Seven Little Sons of the Dragon: A Collection of Seven Stories by Ryoko Kui\
Publication Date: November 26, 2019
Creator Ryoko Kui takes readers on a whimsical journey through seven magical stories in this manga collection. Each story has its own flavor, offering small twists and turns that brings the readers to new places. In one story, a skilled artist is able to bring his drawings to life—with catastrophic results! But what starts as a comedy transforms unexpectedly into a poignant story of broken connections and familial reconciliation. In another story, an assassin vows revenge for the child she’s lost, but finds a different kind of resolution after crossing paths with a dragon.

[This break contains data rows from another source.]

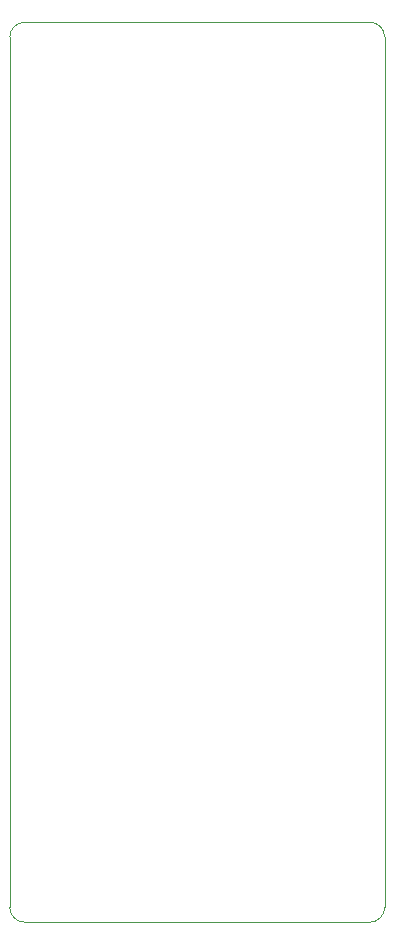
<source format=gbr>
%TF.GenerationSoftware,KiCad,Pcbnew,5.1.10-88a1d61d58~88~ubuntu20.04.1*%
%TF.CreationDate,2021-05-28T23:30:33+02:00*%
%TF.ProjectId,wt32-eth01-programmer,77743332-2d65-4746-9830-312d70726f67,rev?*%
%TF.SameCoordinates,Original*%
%TF.FileFunction,Legend,Bot*%
%TF.FilePolarity,Positive*%
%FSLAX46Y46*%
G04 Gerber Fmt 4.6, Leading zero omitted, Abs format (unit mm)*
G04 Created by KiCad (PCBNEW 5.1.10-88a1d61d58~88~ubuntu20.04.1) date 2021-05-28 23:30:33*
%MOMM*%
%LPD*%
G01*
G04 APERTURE LIST*
%TA.AperFunction,Profile*%
%ADD10C,0.050000*%
%TD*%
G04 APERTURE END LIST*
D10*
X50800000Y-45720000D02*
G75*
G02*
X52070000Y-44450000I1270000J0D01*
G01*
X52070000Y-120650000D02*
G75*
G02*
X50800000Y-119380000I0J1270000D01*
G01*
X82550000Y-119380000D02*
G75*
G02*
X81280000Y-120650000I-1270000J0D01*
G01*
X81280000Y-44450000D02*
G75*
G02*
X82550000Y-45720000I0J-1270000D01*
G01*
X50800000Y-45720000D02*
X50800000Y-119380000D01*
X81280000Y-44450000D02*
X52070000Y-44450000D01*
X82550000Y-119380000D02*
X82550000Y-45720000D01*
X52070000Y-120650000D02*
X81280000Y-120650000D01*
M02*

</source>
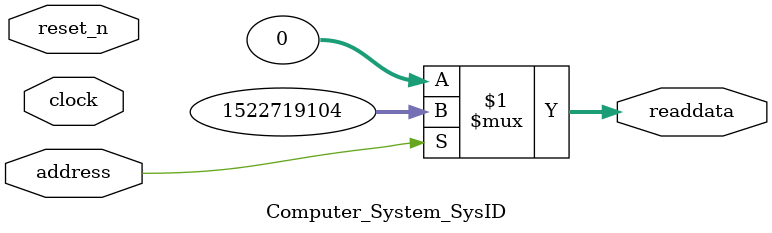
<source format=v>

`timescale 1ns / 1ps
// synthesis translate_on

// turn off superfluous verilog processor warnings 
// altera message_level Level1 
// altera message_off 10034 10035 10036 10037 10230 10240 10030 

module Computer_System_SysID (
               // inputs:
                address,
                clock,
                reset_n,

               // outputs:
                readdata
             )
;

  output  [ 31: 0] readdata;
  input            address;
  input            clock;
  input            reset_n;

  wire    [ 31: 0] readdata;
  //control_slave, which is an e_avalon_slave
  assign readdata = address ? 1522719104 : 0;

endmodule




</source>
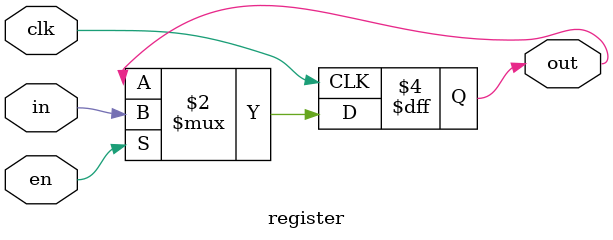
<source format=v>
module register #(
    parameter BIT_WIDTH = 1
) (
    output reg [BIT_WIDTH - 1:0] out,
    input wire [BIT_WIDTH - 1:0] in,
    input wire en, clk
);

    always @(posedge clk)
        if (en)
            out <= in;

endmodule

</source>
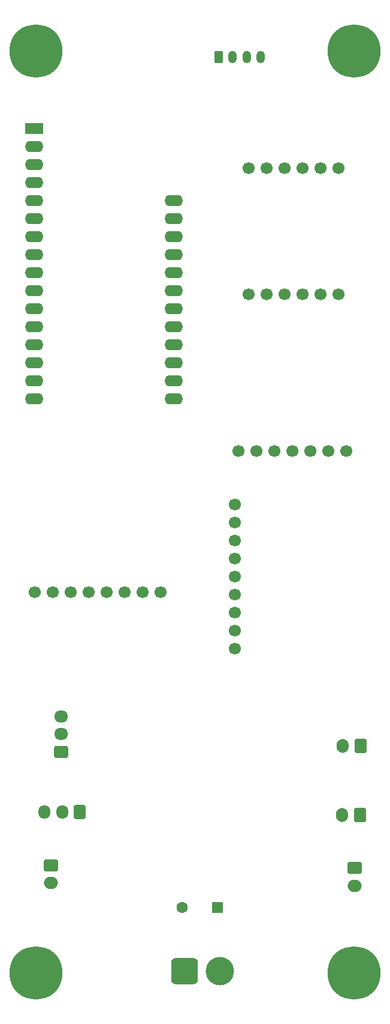
<source format=gbr>
%TF.GenerationSoftware,KiCad,Pcbnew,9.0.1*%
%TF.CreationDate,2025-04-21T23:50:45-04:00*%
%TF.ProjectId,2025SIMPLETVC,32303235-5349-44d5-904c-455456432e6b,rev?*%
%TF.SameCoordinates,Original*%
%TF.FileFunction,Soldermask,Top*%
%TF.FilePolarity,Negative*%
%FSLAX46Y46*%
G04 Gerber Fmt 4.6, Leading zero omitted, Abs format (unit mm)*
G04 Created by KiCad (PCBNEW 9.0.1) date 2025-04-21 23:50:45*
%MOMM*%
%LPD*%
G01*
G04 APERTURE LIST*
G04 Aperture macros list*
%AMRoundRect*
0 Rectangle with rounded corners*
0 $1 Rounding radius*
0 $2 $3 $4 $5 $6 $7 $8 $9 X,Y pos of 4 corners*
0 Add a 4 corners polygon primitive as box body*
4,1,4,$2,$3,$4,$5,$6,$7,$8,$9,$2,$3,0*
0 Add four circle primitives for the rounded corners*
1,1,$1+$1,$2,$3*
1,1,$1+$1,$4,$5*
1,1,$1+$1,$6,$7*
1,1,$1+$1,$8,$9*
0 Add four rect primitives between the rounded corners*
20,1,$1+$1,$2,$3,$4,$5,0*
20,1,$1+$1,$4,$5,$6,$7,0*
20,1,$1+$1,$6,$7,$8,$9,0*
20,1,$1+$1,$8,$9,$2,$3,0*%
G04 Aperture macros list end*
%ADD10C,4.700000*%
%ADD11C,7.500000*%
%ADD12RoundRect,0.250000X0.600000X0.750000X-0.600000X0.750000X-0.600000X-0.750000X0.600000X-0.750000X0*%
%ADD13O,1.700000X2.000000*%
%ADD14RoundRect,0.760000X-1.140000X-1.140000X1.140000X-1.140000X1.140000X1.140000X-1.140000X1.140000X0*%
%ADD15C,4.000000*%
%ADD16C,1.700000*%
%ADD17R,1.600000X1.600000*%
%ADD18C,1.600000*%
%ADD19RoundRect,0.250000X-0.750000X0.600000X-0.750000X-0.600000X0.750000X-0.600000X0.750000X0.600000X0*%
%ADD20O,2.000000X1.700000*%
%ADD21RoundRect,0.250000X0.725000X-0.600000X0.725000X0.600000X-0.725000X0.600000X-0.725000X-0.600000X0*%
%ADD22O,1.950000X1.700000*%
%ADD23RoundRect,0.250000X-0.350000X-0.625000X0.350000X-0.625000X0.350000X0.625000X-0.350000X0.625000X0*%
%ADD24O,1.200000X1.750000*%
%ADD25RoundRect,0.250000X0.600000X0.725000X-0.600000X0.725000X-0.600000X-0.725000X0.600000X-0.725000X0*%
%ADD26O,1.700000X1.950000*%
%ADD27RoundRect,0.250000X-1.050000X-0.550000X1.050000X-0.550000X1.050000X0.550000X-1.050000X0.550000X0*%
%ADD28O,2.600000X1.600000*%
G04 APERTURE END LIST*
D10*
%TO.C,H3*%
X130500000Y-25000000D03*
D11*
X130500000Y-25000000D03*
%TD*%
D10*
%TO.C,H4*%
X175500000Y-25000000D03*
D11*
X175500000Y-25000000D03*
%TD*%
D12*
%TO.C,J8*%
X176400000Y-123000000D03*
D13*
X173900000Y-123000000D03*
%TD*%
D10*
%TO.C,H1*%
X130500000Y-155000000D03*
D11*
X130500000Y-155000000D03*
%TD*%
D14*
%TO.C,J10*%
X151500000Y-154700000D03*
D15*
X156500000Y-154700000D03*
%TD*%
D16*
%TO.C,U2*%
X160550000Y-59290000D03*
X163090000Y-59290000D03*
X165630000Y-59290000D03*
X168170000Y-59290000D03*
X170710000Y-59290000D03*
X173250000Y-59290000D03*
X160550000Y-41510000D03*
X163090000Y-41510000D03*
X165630000Y-41510000D03*
X168170000Y-41510000D03*
X170710000Y-41510000D03*
X173250000Y-41510000D03*
%TD*%
D17*
%TO.C,C1*%
X156202651Y-145800000D03*
D18*
X151202651Y-145800000D03*
%TD*%
D19*
%TO.C,J5*%
X175600000Y-140200000D03*
D20*
X175600000Y-142700000D03*
%TD*%
D19*
%TO.C,J4*%
X132600000Y-139800000D03*
D20*
X132600000Y-142300000D03*
%TD*%
D21*
%TO.C,J2*%
X134075000Y-123800000D03*
D22*
X134075000Y-121300000D03*
X134075000Y-118800000D03*
%TD*%
D23*
%TO.C,J7*%
X156300000Y-25900000D03*
D24*
X158300000Y-25900000D03*
X160300000Y-25900000D03*
X162300000Y-25900000D03*
%TD*%
D16*
%TO.C,U7*%
X159130000Y-81450000D03*
X161670000Y-81450000D03*
X164210000Y-81450000D03*
X166750000Y-81450000D03*
X169290000Y-81450000D03*
X171830000Y-81450000D03*
X174370000Y-81450000D03*
%TD*%
%TO.C,U3*%
X158610000Y-88940000D03*
X158610000Y-91480000D03*
X158610000Y-94020000D03*
X158610000Y-96560000D03*
X158610000Y-99100000D03*
X158610000Y-101640000D03*
X158610000Y-104180000D03*
X158610000Y-106720000D03*
X158610000Y-109260000D03*
%TD*%
D10*
%TO.C,H2*%
X175500000Y-155000000D03*
D11*
X175500000Y-155000000D03*
%TD*%
D16*
%TO.C,U4*%
X130320000Y-101300000D03*
X132860000Y-101300000D03*
X135400000Y-101300000D03*
X137940000Y-101300000D03*
X140480000Y-101300000D03*
X143020000Y-101300000D03*
X145560000Y-101300000D03*
X148100000Y-101300000D03*
%TD*%
D12*
%TO.C,J6*%
X176300000Y-132700000D03*
D13*
X173800000Y-132700000D03*
%TD*%
D25*
%TO.C,J3*%
X136700000Y-132300000D03*
D26*
X134200000Y-132300000D03*
X131700000Y-132300000D03*
%TD*%
D27*
%TO.C,A1*%
X130247500Y-35950000D03*
D28*
X130247500Y-38490000D03*
X130247500Y-41030000D03*
X130247500Y-43570000D03*
X130247500Y-46110000D03*
X130247500Y-48650000D03*
X130247500Y-51190000D03*
X130247500Y-53730000D03*
X130247500Y-56270000D03*
X130247500Y-58810000D03*
X130247500Y-61350000D03*
X130247500Y-63890000D03*
X130247500Y-66430000D03*
X130247500Y-68970000D03*
X130247500Y-71510000D03*
X130247500Y-74050000D03*
X149967500Y-74050000D03*
X149967500Y-71510000D03*
X149967500Y-68970000D03*
X149967500Y-66430000D03*
X149967500Y-63890000D03*
X149967500Y-61350000D03*
X149967500Y-58810000D03*
X149967500Y-56270000D03*
X149967500Y-53730000D03*
X149967500Y-51190000D03*
X149967500Y-48650000D03*
X149967500Y-46110000D03*
%TD*%
M02*

</source>
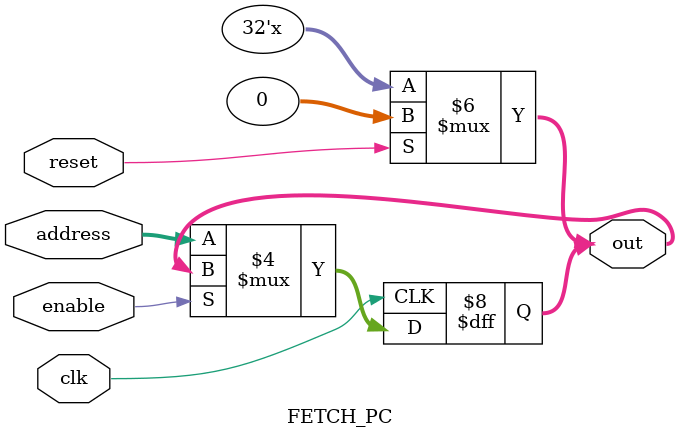
<source format=v>
module FETCH_PC
(
    input [31:0] address,
    //Active low
    input enable,
    input reset,
    input clk,
    output reg [31:0] out
);

always @( * ) begin
    if (reset) begin
        out <= 32'b0;
    end
end

always @(posedge clk) begin
    if (!enable) begin
        out <= address;
    end
end

endmodule
</source>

The art is clear and crisp, making effective use of deep blacks and the white of the page. Characters, mythological or otherwise, are drawn expressively, and Kui makes thoughtful use of lines, shapes, and patterns. Like many anthologies, some stories may appeal more than others, but overall, the seven tales make up a strong collection that offers spirited action and small moral lessons, all with a hint of sweetness that stays clear of sentimentality. Those new to manga will find this an accessible and easily digestible entry point.
Fans of the Witch Hat Atelier series will love the beautiful and playful art of Seven Little Sons of the Dragon. Those looking for other comics that veer into the realm of fantasy, myth, and folklore might also enjoy Marjorie Liu and Sana Takeda’s Monstress, Zao Dao’s Cuisine Chinoise: Five Tales of Food and Life, and Trung Le Nguyen’s The Magic Fish.
Victor and Nora: A Gotham Love Story by Lauren Myracle and Isaac Goodhart
Publication Date: November 3, 2020
Victor Fries is mourning the death of his brother. Feeling responsible for the fire that ultimately killed his brother and feeling abandoned by his parents who are in a world of their own, Victor retreats to the graveyard to update his brother on some good news. He feels lucky to have scored an internship at Boyle Labs and revels in full days of science and experiments. Nora Faria is at the graveyard visiting her mom’s grave, and she is mourning something too—the slow loss of her mind and body due to the fatal illness that she has which cannot be cured. She has decided that she is going to commit suicide on her upcoming birthday before she loses everything that means anything to her. It’s at this point Victor and Nora meet in a graveyard, both grieving, but unable to stop the love that starts to blossom between the two of them.
Victor will one day turn into Mr. Freeze—nemesis to Batman and a villain with a heart of ice—but what led him down the path to crime and punishment? The beautiful illustrations are full of dreamy vividity and change throughout the book to reflect both Victor and Nora’s fears, dreams, and realities. Nora’s planned suicide is referenced throughout the book, thus recommenders may need to make potential readers aware of the use of suicide as a plot device. The back matter includes thoughtful information for readers regarding mental health services.
Victor and Nora is perfect for fans of the new examinations of Gotham’s heroes and villains, including Kami Garcia and Gabriel Picolo’s Teen Titans: Beast Boy and Maggie Stiefvater and Morgan Beem’s Swamp Thing: Twin Branches.